Eran tiempos del gobierno de Abdalá Bucaram, quien luego de ganar la presidencia bailando ‘El rock de la cárcel’ en campaña, le declaró la guerra al rock: “Nosotros no hemos inventado la música rockera que, en ocasiones enturbia la mente de los jóvenes”, había dicho Bucaram. Si bien no hubo orden directa, este mensaje, al parecer, fue suficiente para que las autoridades actuaran de forma implícita. Y meses después de la redada de Ambato, en Quito sucedió algo similar en un concierto en Solanda. Siempre el objetivo fue el cabello largo. Igor Icaza estaba de nuevo entre los blancos de la policía, además de otros rockeros como Freddy Achig, de la productora Fábrica Rock, y Diego Brito, del movimiento Al Sur del Cielo. Luego de esto, varios actores de la cultura rock organizaron un proceso de visibilización a través de la realización de la Semana del Rock 1997.

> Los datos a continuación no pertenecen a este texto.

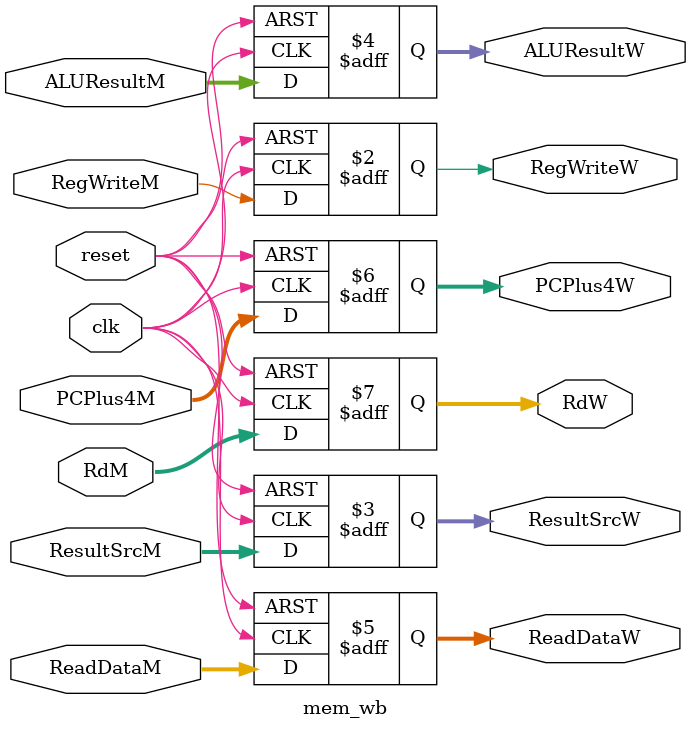
<source format=sv>
`timescale 1ns / 1ps


module mem_wb(
    input logic clk, reset,
    input logic RegWriteM,
    input logic [1:0] ResultSrcM,
    input logic [31:0] ALUResultM, ReadDataM, PCPlus4M,
    input logic [4:0] RdM,
    
    output logic RegWriteW,
    output logic [1:0] ResultSrcW,
    output logic [31:0] ALUResultW, ReadDataW, PCPlus4W,
    output logic [4:0] RdW
    );
    
    always_ff @(posedge clk, posedge reset)
      begin
        if (reset) begin
            // set all variables to 0 here
            RegWriteW <=0;
            ResultSrcW<=0;
            ALUResultW<=0;
            ReadDataW<=0;
            RdW<=0;
            PCPlus4W<=0;
        end
        else begin
            // pass through all variables here
            RegWriteW <=RegWriteM;
            ResultSrcW<=ResultSrcM;
            ALUResultW<=ALUResultM;
            ReadDataW<=ReadDataM;
            RdW<=RdM;
            PCPlus4W<=PCPlus4M;
        end
      end
endmodule

</source>
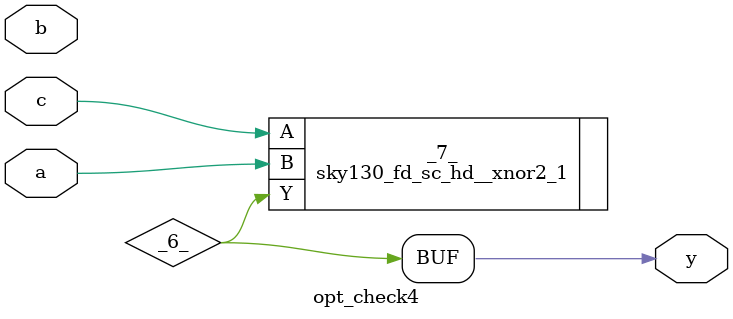
<source format=v>
/* Generated by Yosys 0.57+148 (git sha1 259bd6fb3, g++ 13.3.0-6ubuntu2~24.04 -fPIC -O3) */

(* top =  1  *)
(* src = "/home/ank/Desktop/SoC_Shwetank/verilog_files/opt_check4.v:1.1-3.11" *)
module opt_check4(a, b, c, y);
  (* src = "/home/ank/Desktop/SoC_Shwetank/verilog_files/opt_check4.v:1.26-1.27" *)
  input a;
  wire a;
  (* src = "/home/ank/Desktop/SoC_Shwetank/verilog_files/opt_check4.v:1.36-1.37" *)
  input b;
  wire b;
  (* src = "/home/ank/Desktop/SoC_Shwetank/verilog_files/opt_check4.v:1.46-1.47" *)
  input c;
  wire c;
  (* src = "/home/ank/Desktop/SoC_Shwetank/verilog_files/opt_check4.v:1.57-1.58" *)
  output y;
  wire y;
  wire _0_;
  wire _1_;
  wire _2_;
  (* src = "/home/ank/Desktop/SoC_Shwetank/verilog_files/opt_check4.v:1.26-1.27" *)
  wire _3_;
  (* src = "/home/ank/Desktop/SoC_Shwetank/verilog_files/opt_check4.v:1.36-1.37" *)
  wire _4_;
  (* src = "/home/ank/Desktop/SoC_Shwetank/verilog_files/opt_check4.v:1.46-1.47" *)
  wire _5_;
  (* src = "/home/ank/Desktop/SoC_Shwetank/verilog_files/opt_check4.v:1.57-1.58" *)
  wire _6_;
  sky130_fd_sc_hd__xnor2_1 _7_ (
    .A(_5_),
    .B(_3_),
    .Y(_6_)
  );
  assign _5_ = c;
  assign _3_ = a;
  assign _4_ = b;
  assign y = _6_;
endmodule

</source>
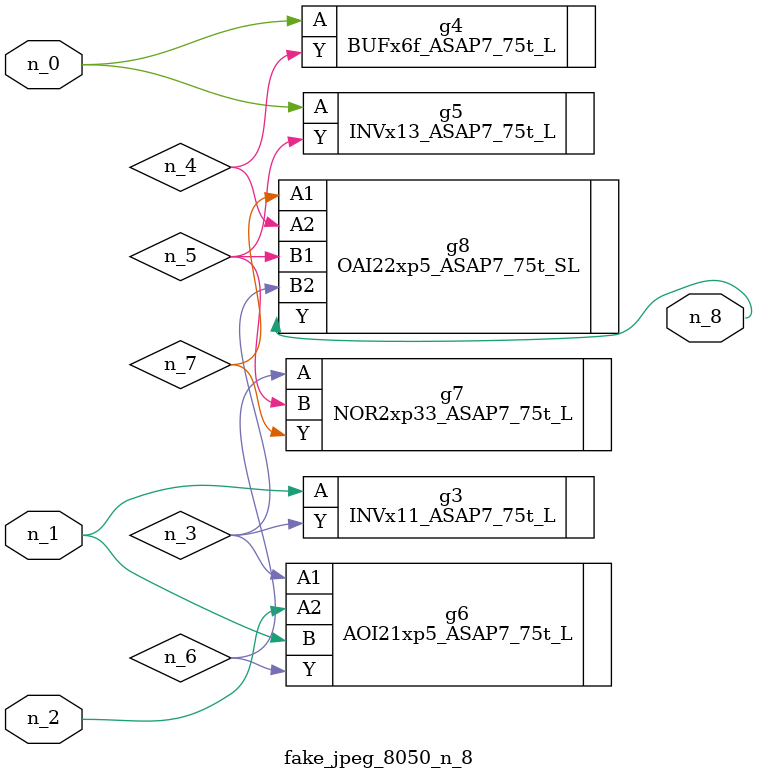
<source format=v>
module fake_jpeg_8050_n_8 (n_0, n_2, n_1, n_8);

input n_0;
input n_2;
input n_1;

output n_8;

wire n_3;
wire n_4;
wire n_6;
wire n_5;
wire n_7;

INVx11_ASAP7_75t_L g3 ( 
.A(n_1),
.Y(n_3)
);

BUFx6f_ASAP7_75t_L g4 ( 
.A(n_0),
.Y(n_4)
);

INVx13_ASAP7_75t_L g5 ( 
.A(n_0),
.Y(n_5)
);

AOI21xp5_ASAP7_75t_L g6 ( 
.A1(n_3),
.A2(n_2),
.B(n_1),
.Y(n_6)
);

NOR2xp33_ASAP7_75t_L g7 ( 
.A(n_6),
.B(n_5),
.Y(n_7)
);

OAI22xp5_ASAP7_75t_SL g8 ( 
.A1(n_7),
.A2(n_4),
.B1(n_5),
.B2(n_3),
.Y(n_8)
);


endmodule
</source>
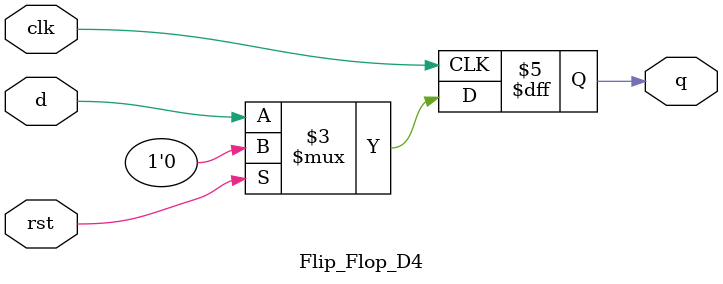
<source format=v>
`timescale 1ns / 1ps
module Flip_Flop_D4(

    input clk,
    input d,
    input rst,
    output reg q
    );

	 always @(posedge clk)
	 if (rst) 
	 q <= 0;
	 else
	 q <= d;
    


endmodule

</source>
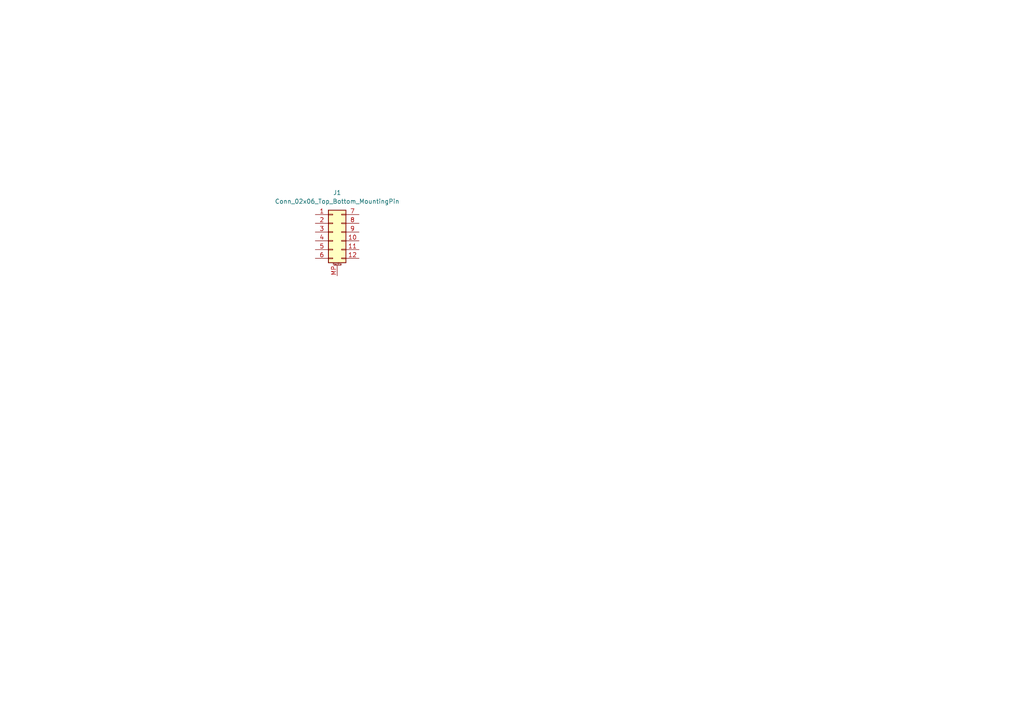
<source format=kicad_sch>
(kicad_sch
	(version 20231120)
	(generator "eeschema")
	(generator_version "8.0")
	(uuid "4da6c8c8-39e7-42ab-9838-7ec2aae054c4")
	(paper "A4")
	
	(symbol
		(lib_id "Connector_Generic_MountingPin:Conn_02x06_Top_Bottom_MountingPin")
		(at 96.52 67.31 0)
		(unit 1)
		(exclude_from_sim no)
		(in_bom yes)
		(on_board yes)
		(dnp no)
		(fields_autoplaced yes)
		(uuid "4a5297b4-8d5f-4eaa-8f50-2ea305be3622")
		(property "Reference" "J1"
			(at 97.79 55.88 0)
			(effects
				(font
					(size 1.27 1.27)
				)
			)
		)
		(property "Value" "Conn_02x06_Top_Bottom_MountingPin"
			(at 97.79 58.42 0)
			(effects
				(font
					(size 1.27 1.27)
				)
			)
		)
		(property "Footprint" "Connector_PinSocket_2.54mm:PinSocket_2x06_P2.54mm_Horizontal"
			(at 96.52 67.31 0)
			(effects
				(font
					(size 1.27 1.27)
				)
				(hide yes)
			)
		)
		(property "Datasheet" "~"
			(at 96.52 67.31 0)
			(effects
				(font
					(size 1.27 1.27)
				)
				(hide yes)
			)
		)
		(property "Description" "Generic connectable mounting pin connector, double row, 02x06, top/bottom pin numbering scheme (row 1: 1...pins_per_row, row2: pins_per_row+1 ... num_pins), script generated (kicad-library-utils/schlib/autogen/connector/)"
			(at 96.52 67.31 0)
			(effects
				(font
					(size 1.27 1.27)
				)
				(hide yes)
			)
		)
		(pin "5"
			(uuid "1d04934f-065b-4506-a090-f31556095351")
		)
		(pin "MP"
			(uuid "f147a1ee-9088-4e26-83c6-6bc28092bb5d")
		)
		(pin "2"
			(uuid "6b16a2ff-6f9e-4700-98ec-e41d99111c57")
		)
		(pin "6"
			(uuid "e2059f2f-e0d2-4566-8fe5-e16ef926819b")
		)
		(pin "9"
			(uuid "7aef3fca-a3a8-4151-b9b1-6175a66457bc")
		)
		(pin "11"
			(uuid "ff25ae5c-08a2-479a-83e1-4f36e86abd1a")
		)
		(pin "4"
			(uuid "57b6bb33-f959-4f53-8807-c6ffb6e5afee")
		)
		(pin "12"
			(uuid "7806b006-e910-4a66-b89c-9fcc83205d5c")
		)
		(pin "7"
			(uuid "6c6d8b3f-5998-4b36-a1cd-e8a29aceec44")
		)
		(pin "3"
			(uuid "974d8695-d2f3-4087-86e5-ad5ac49cc8ff")
		)
		(pin "1"
			(uuid "fe9ec23a-a13b-4a05-936d-ac5923f1c837")
		)
		(pin "8"
			(uuid "2e2fba87-9654-4ee7-a901-adb4c823b0f2")
		)
		(pin "10"
			(uuid "f542f72d-5a1e-408b-ae47-392f20fcfa2f")
		)
		(instances
			(project ""
				(path "/4da6c8c8-39e7-42ab-9838-7ec2aae054c4"
					(reference "J1")
					(unit 1)
				)
			)
		)
	)
	(sheet_instances
		(path "/"
			(page "1")
		)
	)
)

</source>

Esta propuesta fue acompañada por el Servicio Paz y Justicia y gestores como Jaime Guevara, Mayra Benalcázar, Carlos Sánchez, Franz Córdova y otros. Este último también recibió amenazas telefónicas mientras lideraba algunos tramos del proceso, lo que generó tanta exposición que hasta MTV habló del rock en Ecuador, por el escándalo que implicó esa sistemática represión al movimiento rockero local.

Romper cabellos, pero no desaparecerlos

Visto como un ente corruptor, motivo de lo peor para la sociedad, se creyó que para vencer al rock había que apalear rockeros y hacerles tragar su largo cabello. En los setenta, un Intendente de Pichincha, de apellido Fierro, había puesto tropas militares a patrullar la ciudad a buscar hombres con cabello largo, incluso en los buses, para cortárselos públicamente, como un escarnio, en sillones de peluquería acomodados en la Plaza Grande.

Lejos de acallar al movimiento rockero, estos hechos pusieron en evidencia la existencia de esta otra expresión cultural, aunque no siempre se la trató con profundidad en los medios, para los que suelen ser más atractivas las polémicas. “La tendencia es buscar noticia dentro de la polémica, dejando casi siempre de lado cosas realmente importantes y que han construido la escena del rock nacional”, dice Diego Brito, enfático al sostener que en procesos como estos suelen aparecer personajes que se suman de forma oportunista. “Si bien es necesario hablar de estas cosas para tener claro cuál ha sido el proceso, yo prefiero destacar espacios como el Colorado Metal Fest, que generó un ambiente de convivencia e interacción entre rockeros de varias provincias”, dice Brito, sobre un famoso festival realizado en 2002 en Santo Domingo.

Actores como Édgar Castellanos, Rubén Barros y Santiago Robles, (director de Marea Negra Records), coinciden en que todo se entendió al revés luego de los hechos de Ambato. Se generaron cosas que si bien aportaron mucho, al final no tuvieron continuidad, “sobre todo porque no se han creado políticas púbicas de cultura”, dice Castellanos. “La falta de espacios para la cultura es una deuda no saldada por el Estado”, asegura Rubén Barros, quien ve un gran problema en que no haya sino dos o tres sitios, máximo, en una ciudad como Quito, para hacer conciertos pequeños, vitales para mantener activa la escena.

Así, las individualidades han sido una fortaleza del movimiento, suceden porque en los grupos, gestores y otros involucrados no se admite la inactividad. Se mueven por proyectos puntuales que luego se juntan con otras actividades y terminan evidenciando una escena con bandas competitivas, con producciones que se esfuerzan por salir, varios intentos por exponerse al exterior, y un cada vez más amplio catálogo de rock inédito ecuatoriano.